Internet Archive argued that while its Web browser accessed Shell's Web site multiple times, it was not in fact aware of the terms of use, and Shell had no proof that any person at Internet Archive saw the copyright notice. Absent such actual knowledge, Internet Archive contended, there cannot be a contract.
The court effectively punted on this one, stating that there was not yet a factual record upon which it could determine whether the language was actually seen by anyone at the Archive, but it allowed the case to proceed. The court noted "[w]hile Internet Archive may be correct that the absence of human consent to this contract dooms Shell's claims, Shell has not had the opportunity to develop a factual record on this point. Shell has alleged the existence of a contract, breach and damages, which is sufficient to make out a claim for breach of contract." Ultimately the case was dismissed by stipulation of the parties in May, 2007. Hackers began shooting off emails to Shell with threats of hacking her site, calling her a "moron," a "stupid whore," a "retard," and calling her lawsuit "a joke," climaxing with a threat to murder and sodomize Shell's children.
Computer Contracts?
So what is the distinction between what Ticketmaster did and what Ms. Shell did? Why should the "Ticket Broker Automated Tool" bind its author to the terms of the Ticketmaster Web site (without evidence that a human read the terms) and the Wayback Machine not be bound? Can automated actions by our digital doppelgangers bind us mere mortals?

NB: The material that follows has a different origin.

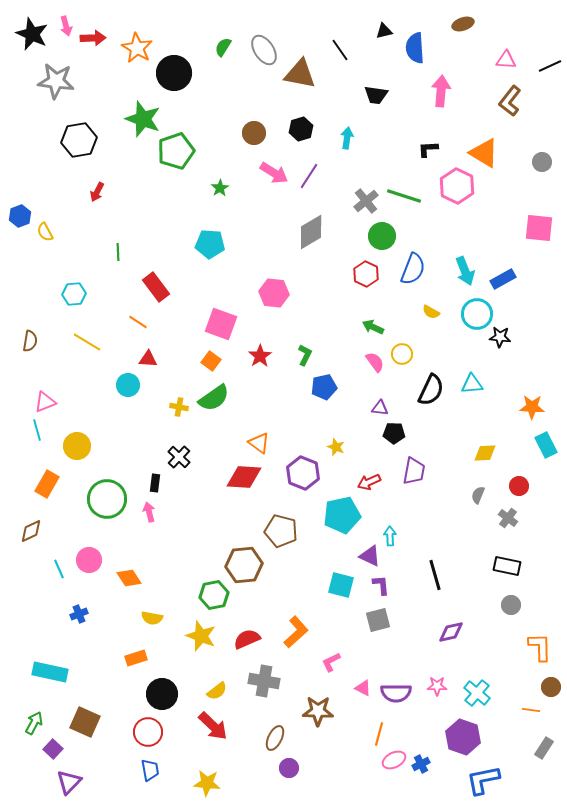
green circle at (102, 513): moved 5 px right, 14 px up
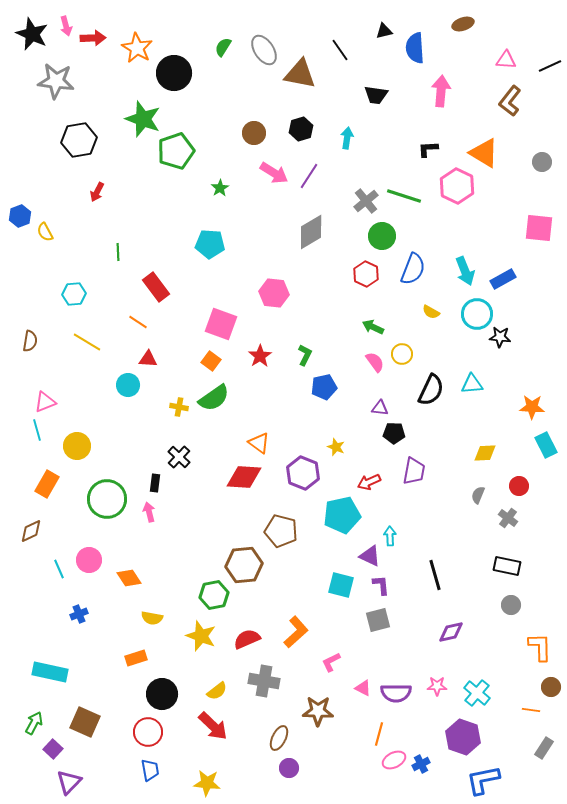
brown ellipse at (275, 738): moved 4 px right
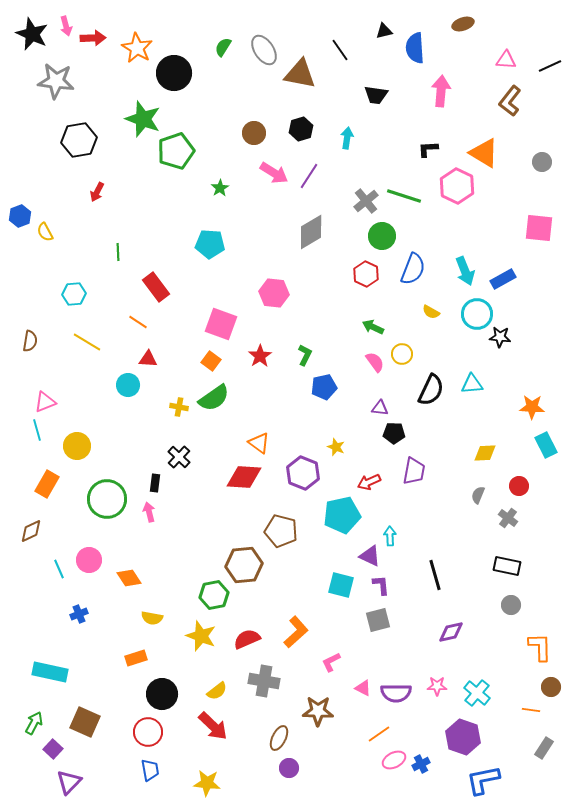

The answer is not an easy one. If I have a Web site -- particularly one with copyrighted material on it -- I have a right to put limitations (even unreasonable ones) -- on the access and use of that Web site. I can get you to agree to access the site only on alternate Thursdays when there is a full moon. Companies routinely put in a host of terms in TOSs, TOUs, Privacy Policies, and EULAs that we mortals might consider to be unreasonable. The question here is not "are the terms reasonable?" or "are the terms enforceable?" but ultimately, "can it reasonably be said that I agreed to them?" Just because I agreed to unreasonable terms doesn't mean that they are enforceable, but that is a separate question.